Products manufactured at the Gami factory will be marketed in the Middle East and North Africa region. The move will also provide Gami the opportunity to market the high-technology product at very competitive prices.
In Dubai, Dubai Industrial City (DIC) hopes to attract up to $2 billion in investment in the next five years. As many as 50 companies have already signed up to operate in the zone, which Dubai is pitching as a gateway to the booming economies of the Gulf. Promoters of DIC expect more than 500 companies to establish businesses when it becomes fully operational in five years. It is expected that these companies will contribute more than $2 billion to Dubai’s economy.

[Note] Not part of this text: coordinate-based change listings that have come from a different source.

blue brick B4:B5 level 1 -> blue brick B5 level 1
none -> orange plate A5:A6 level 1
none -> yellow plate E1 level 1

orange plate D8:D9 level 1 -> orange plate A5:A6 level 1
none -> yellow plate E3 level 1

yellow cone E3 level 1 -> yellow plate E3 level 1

Another enclave, the Dubai Investments Park (DIP), recently signed a  $68 million syndicated loan facility for its expansion. The park is a multi-phased project being developed on a total land area of 3,200 hectares.  Its promoters, Dubai Investments, say the park is experiencing strong demand.  One of the companies joining the enclave lately was Gulf Jyoti International LLC (GJI), a joint venture company between Gulf Investment Corporation, Kuwait and Jyoti Structures Limited, India. It will be building a state-of-the-art transmission tower manufacturing facility.

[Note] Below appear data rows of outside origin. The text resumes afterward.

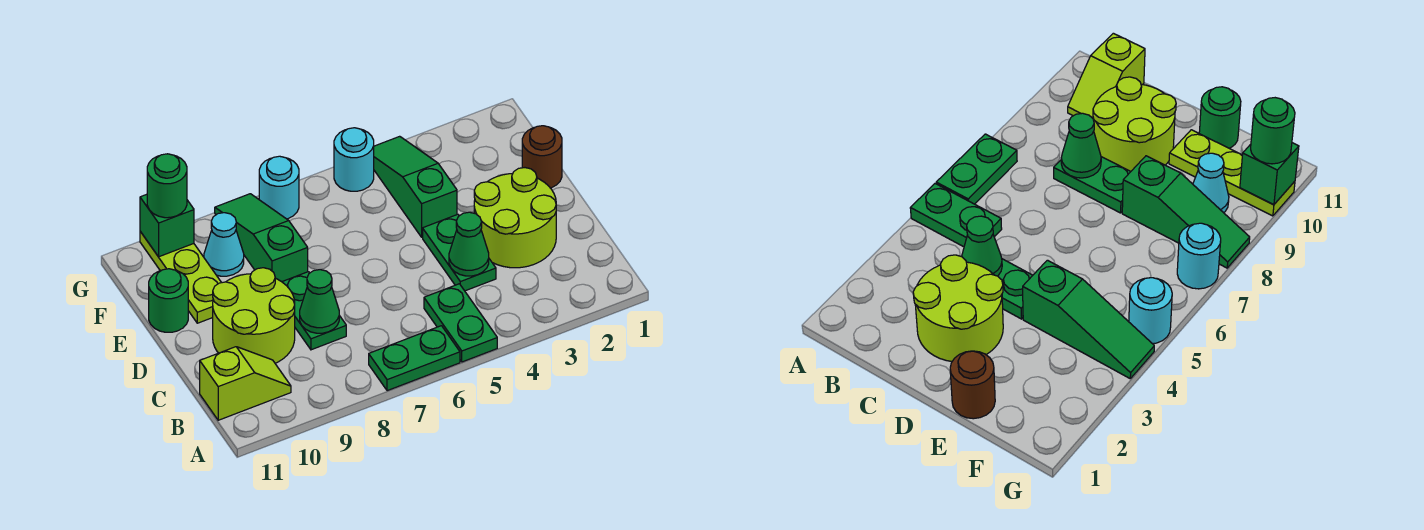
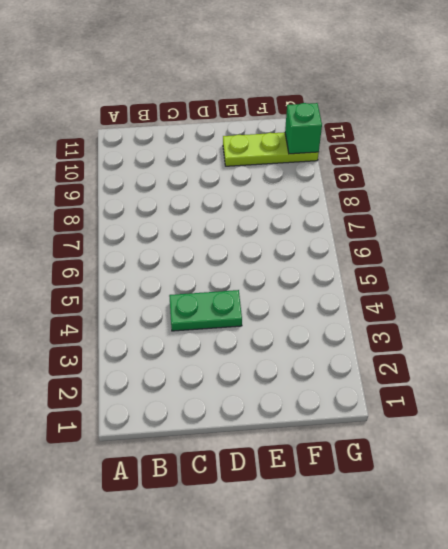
none -> green plate A5:B5 level 1
none -> green plate A6:A7 level 1
none -> lime slope B10:B11 level 1 top 11

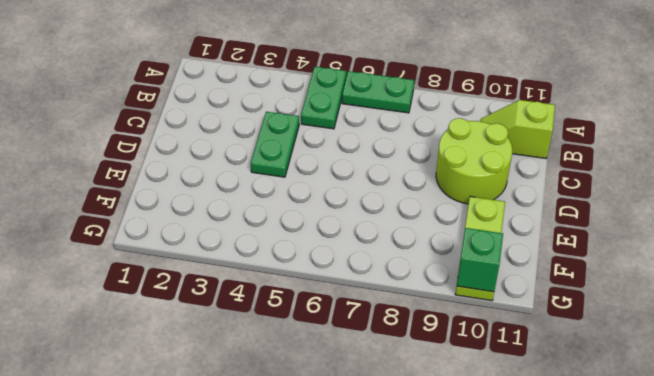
none -> lime round brick C2:D3 level 1
none -> green plate C8:D8 level 1
none -> brown round brick E1 level 1

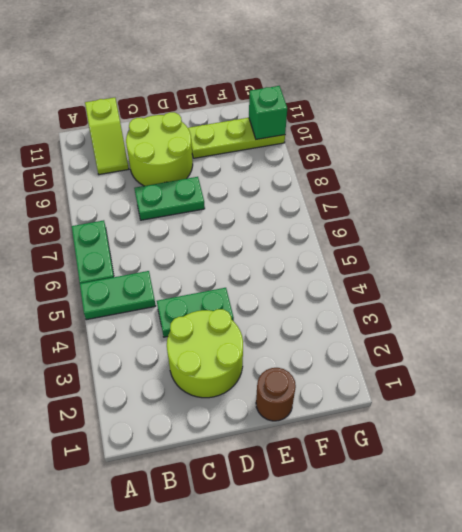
none -> green slope E4:G4 level 1 top E
none -> green slope E8:G8 level 1 top E
none -> green round brick E11 level 1

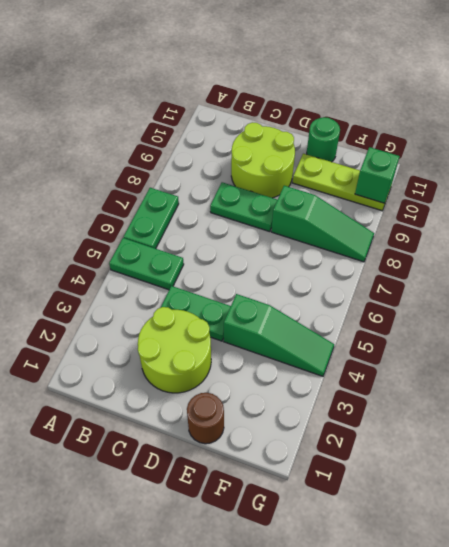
none -> lime slope B10:B11 level 1 top 11
none -> cyan cone F9 level 1
none -> cyan round brick G5 level 1

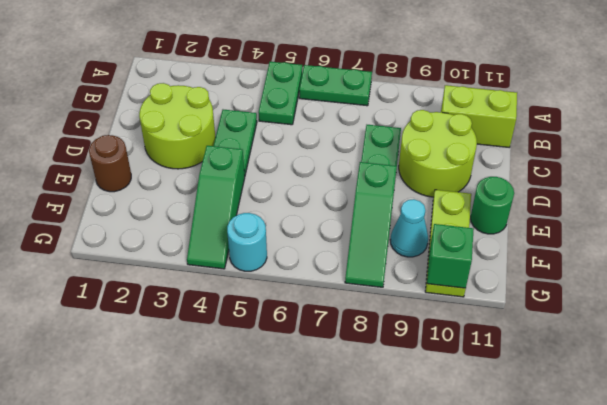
lime brick B10:B11 level 1 -> lime slope B10:B11 level 1 top 11
none -> cyan round brick G7 level 1
none -> green cone C4 level 2
none -> green cone C8 level 2

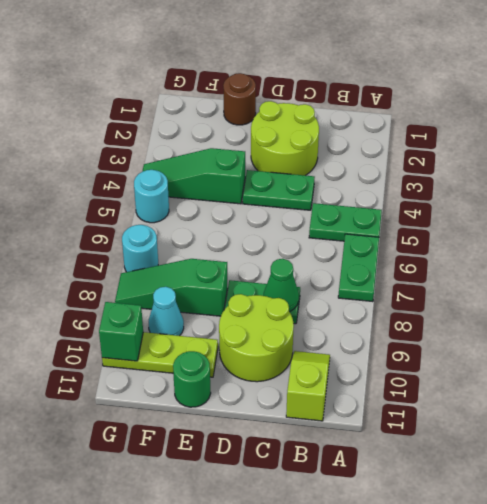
none -> green cone C4 level 2
none -> green round brick G10 level 3

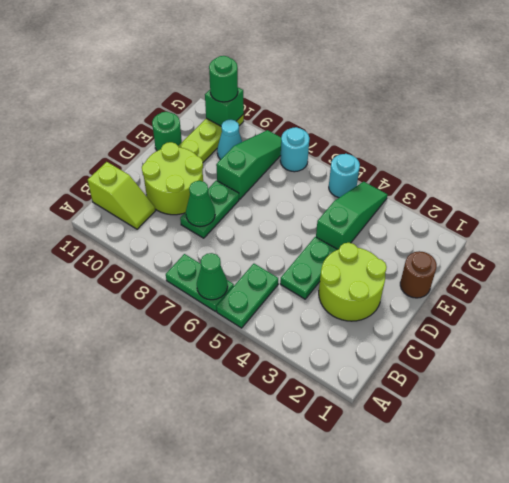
green cone A6 level 2 -> green cone C4 level 2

The new facility will have the latest technology and equipment to enable the plant to achieve a production capacity of 33,000 tpy on a two-shift basis. The presence of a world-class manufacturing facility of this kind in the UAE is expected to significantly contribute to the country’s diverse business potential.
In the free zones sector,  the well-established Jebel Ali Free Zone, the Dubai Airport Free Zone (Dafz), the Sharjah International Airport Free Zone and Hamriyah Free Zone have all taken strong strides with blue-chip companies among the tenants.
A specialised zone for the automobile industry, to be known as Dubai Auto Zone, is being created within the Jebel Ali Free Zone. Dafz is currently negotiating management contracts with free zones in India and Africa. More than 710 companies are registered in Dafz.
At the Hamriyah Free Zone, a state-of-the-art job shop facility is being created by Tech International on a 20,000 sq m plot.
The announcement was made on the sidelines of the second edition of SteelFab, the Middle East’s trade platform for manufacturers and distributors of machine tools, machinery, consumables and other items related to the steel working business.
The Ras Al Khaimah Free Zone has started a project to build sheds and warehouses in a bid to attract companies. Some 687 companies registered at the free zone during 2005, making it one of the region’s fastest-growing free zones. The emirate of Ras Al Khaimah has some key industries including RAK Ceramics and Julphar, the pharmaceuticals producer, as well as several cement facilities.
Among major existing companies, Ducab and Gulf Extrusions announced expansions.  Ducab, which is a leading manufacturer of high-quality power cables in the Middle East, has made a capital investment of Dh125 million to set up a copper rod casting plant at its Abu Dhabi facility.
Ducab reported that its revenues grew 30 per cent to Dh988 million in 2005 against revenues of Dh760 million in the previous year. Gulf Extrusions has added two more presses to raise production capacity to 65,000 tonnes from the current level of 30,000 tonnes of profiles. Gulf Extrusions produces aluminium sections in mill, silver and colour anodised (spectrum colours), gold dyed and powder-coated finishes.